■ Exercise brief
Your output should be the line that contains "cashAndCashEquivalentsAtCarryingValue, 2022-03-31: 2741000000" and all lines after it in the records, retyped exactly through the last one.

═══ Exercise inputs ═══

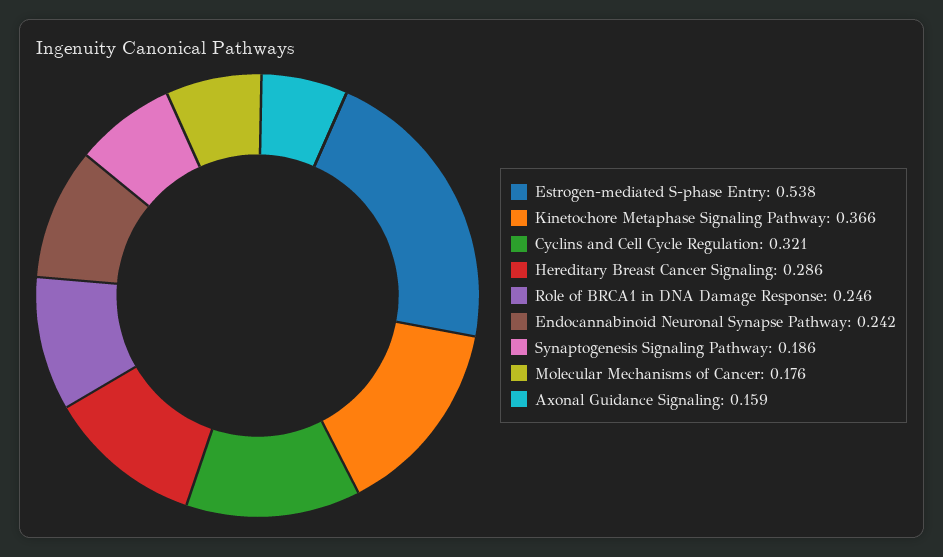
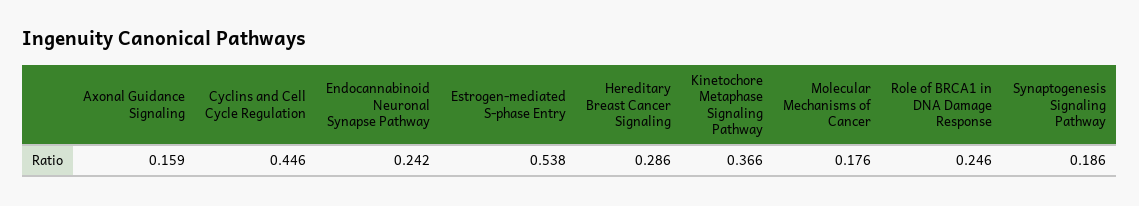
Cyclins and Cell Cycle Regulation: 0.321 -> 0.446

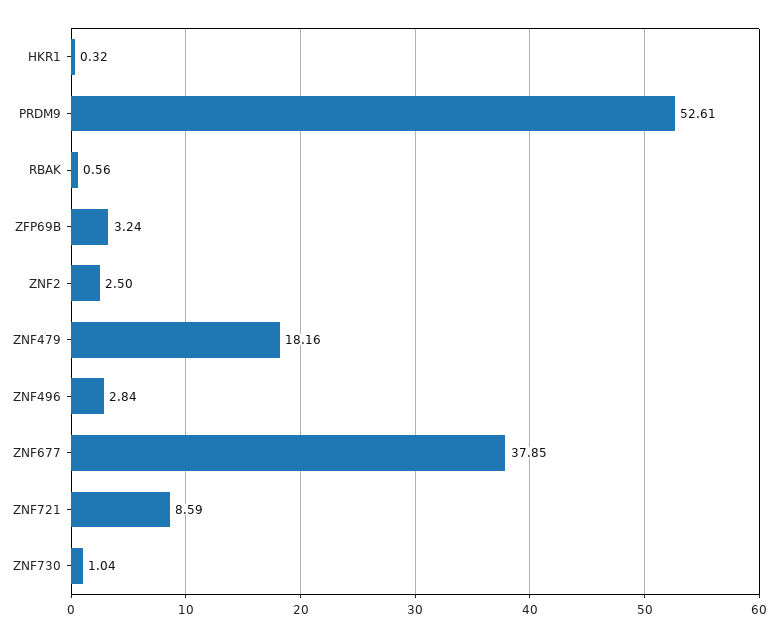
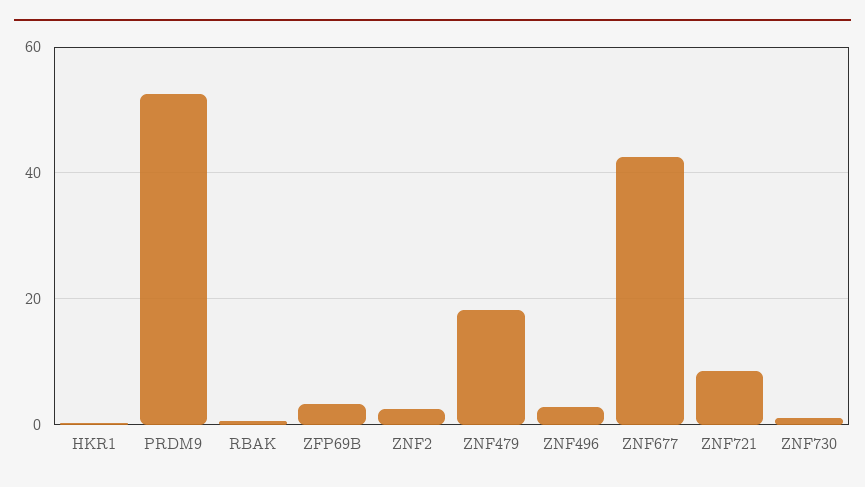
ZNF677: 37.85 -> 42

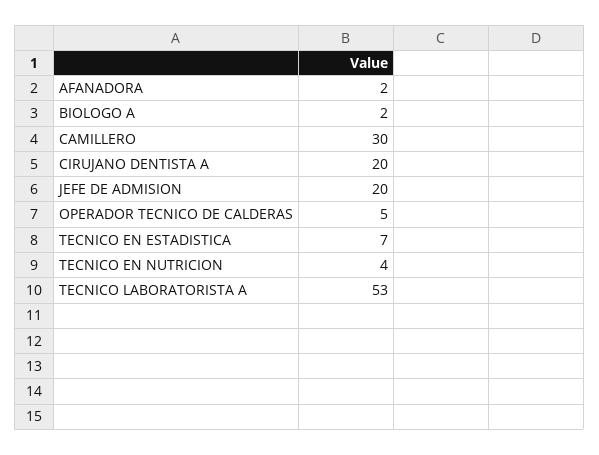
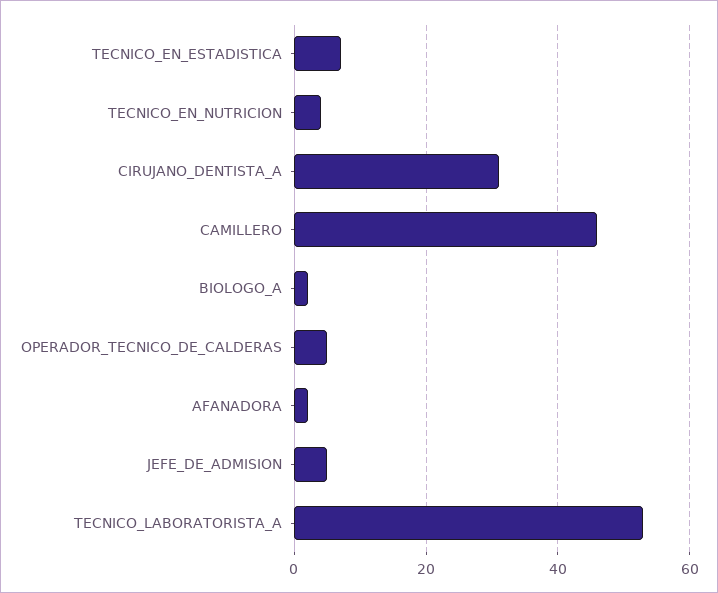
CAMILLERO: 30 -> 45
CIRUJANO DENTISTA A: 20 -> 30
JEFE DE ADMISION: 20 -> 5

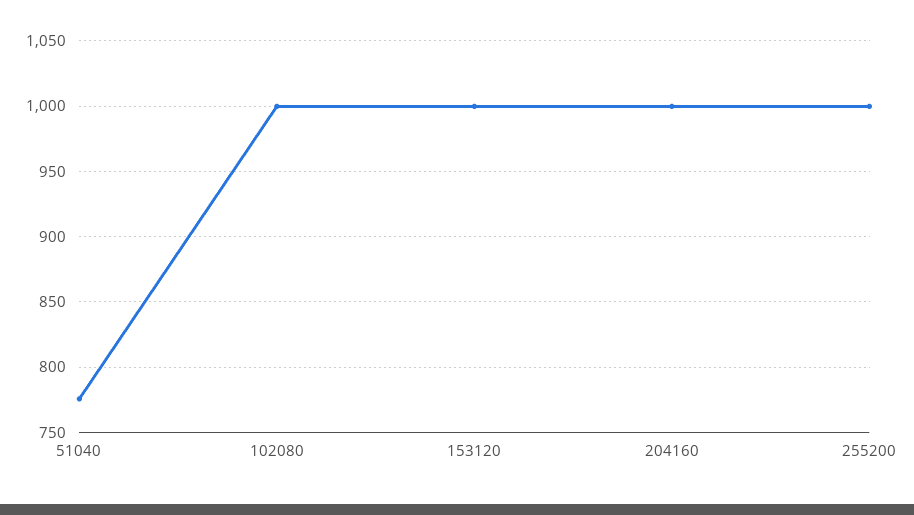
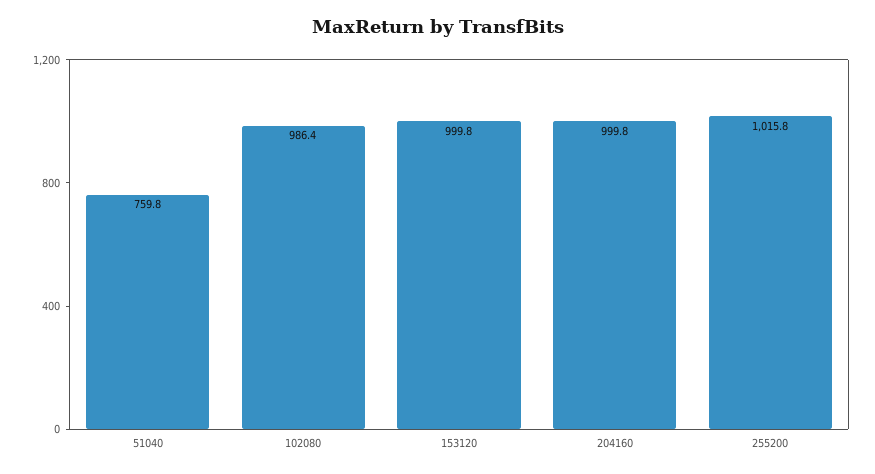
51040: 775 -> 759.8
102080: 1000 -> 986.4
255200: 1000 -> 1015.8

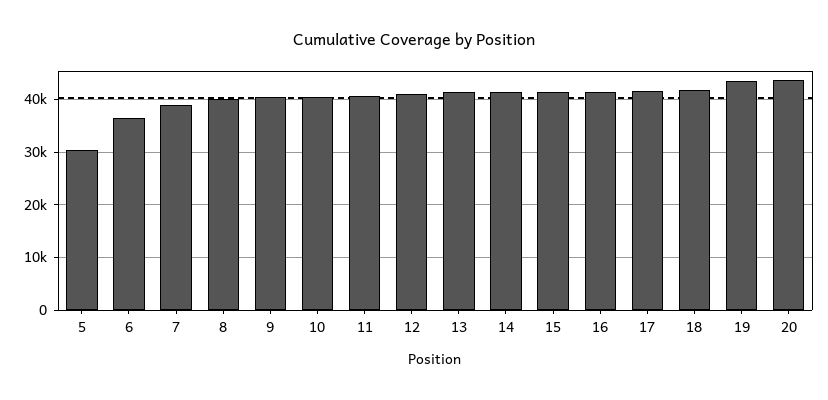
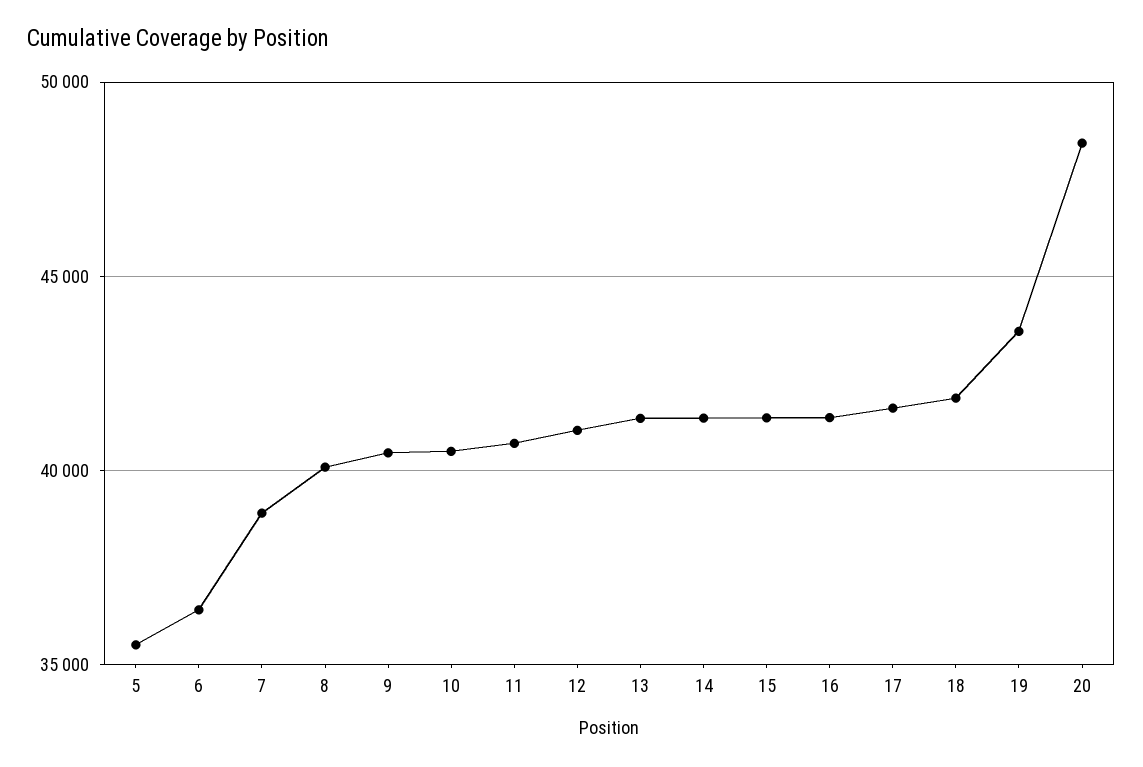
5: 30000 -> 35500
20: 44000 -> 48500

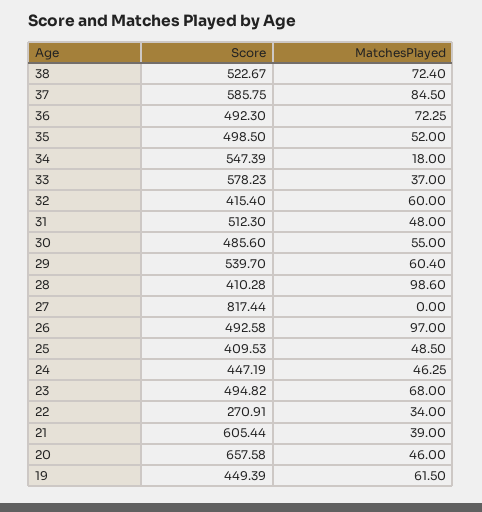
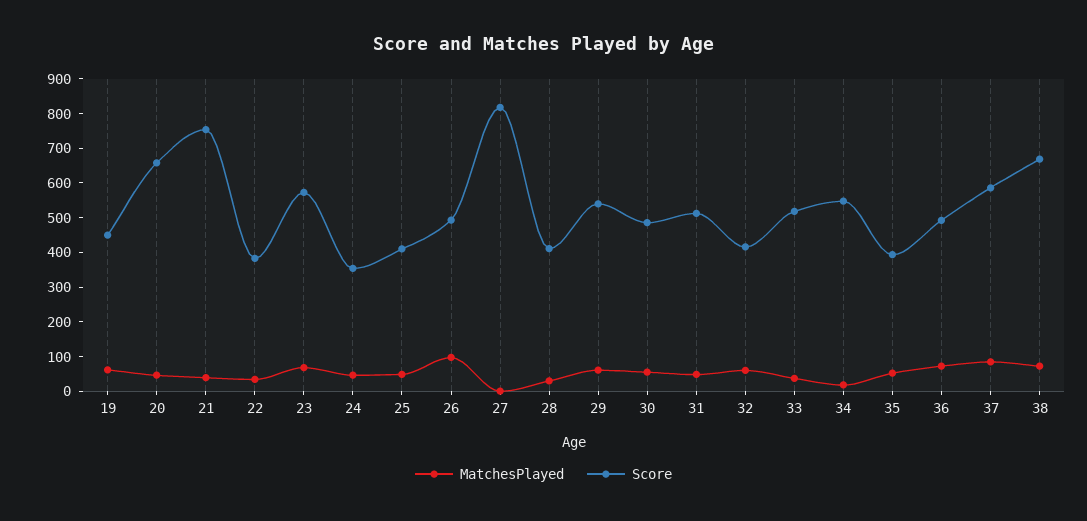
Score, 38: 522.67 -> 675
Score, 35: 498.5 -> 400
Score, 33: 578.23 -> 525
MatchesPlayed, 28: 98.6 -> 25
Score, 24: 447.19 -> 350
Score, 23: 494.82 -> 575
Score, 22: 270.91 -> 375
Score, 21: 605.44 -> 750

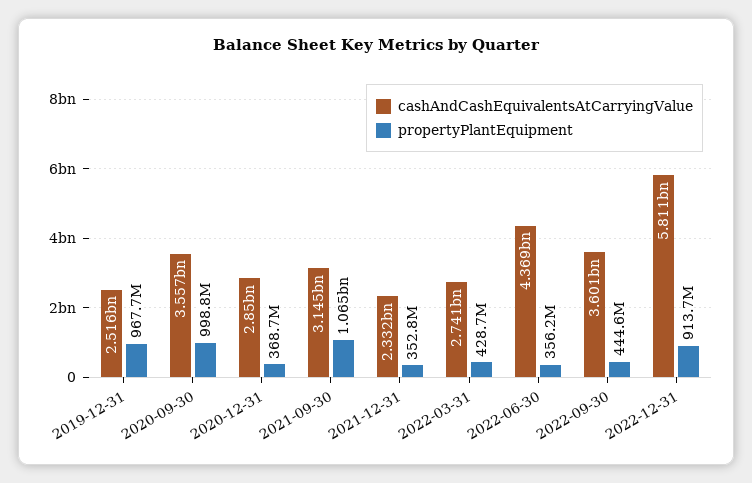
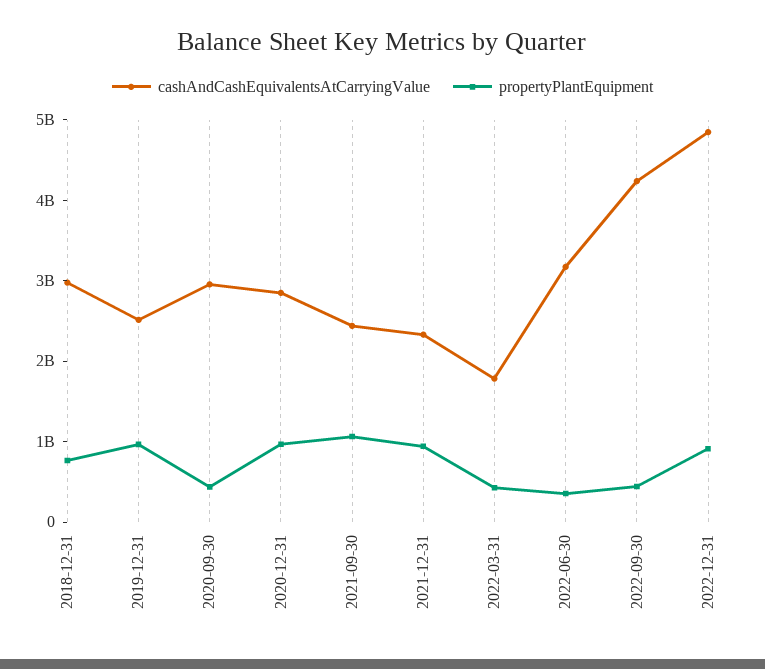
cashAndCashEquivalentsAtCarryingValue, 2020-09-30: 3557000000 -> 3000000000
propertyPlantEquipment, 2020-09-30: 998800000 -> 400000000
propertyPlantEquipment, 2020-12-31: 368700000 -> 1000000000
cashAndCashEquivalentsAtCarryingValue, 2021-09-30: 3145000000 -> 2400000000
propertyPlantEquipment, 2021-12-31: 352800000 -> 1000000000
cashAndCashEquivalentsAtCarryingValue, 2022-03-31: 2741000000 -> 1800000000
cashAndCashEquivalentsAtCarryingValue, 2022-06-30: 4369000000 -> 3200000000
cashAndCashEquivalentsAtCarryingValue, 2022-09-30: 3601000000 -> 4200000000
cashAndCashEquivalentsAtCarryingValue, 2022-12-31: 5811000000 -> 4800000000
cashAndCashEquivalentsAtCarryingValue, 2018-12-31: none -> 3000000000
propertyPlantEquipment, 2018-12-31: none -> 800000000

═══

■ Task answer
cashAndCashEquivalentsAtCarryingValue, 2022-03-31: 2741000000 -> 1800000000
cashAndCashEquivalentsAtCarryingValue, 2022-06-30: 4369000000 -> 3200000000
cashAndCashEquivalentsAtCarryingValue, 2022-09-30: 3601000000 -> 4200000000
cashAndCashEquivalentsAtCarryingValue, 2022-12-31: 5811000000 -> 4800000000
cashAndCashEquivalentsAtCarryingValue, 2018-12-31: none -> 3000000000
propertyPlantEquipment, 2018-12-31: none -> 800000000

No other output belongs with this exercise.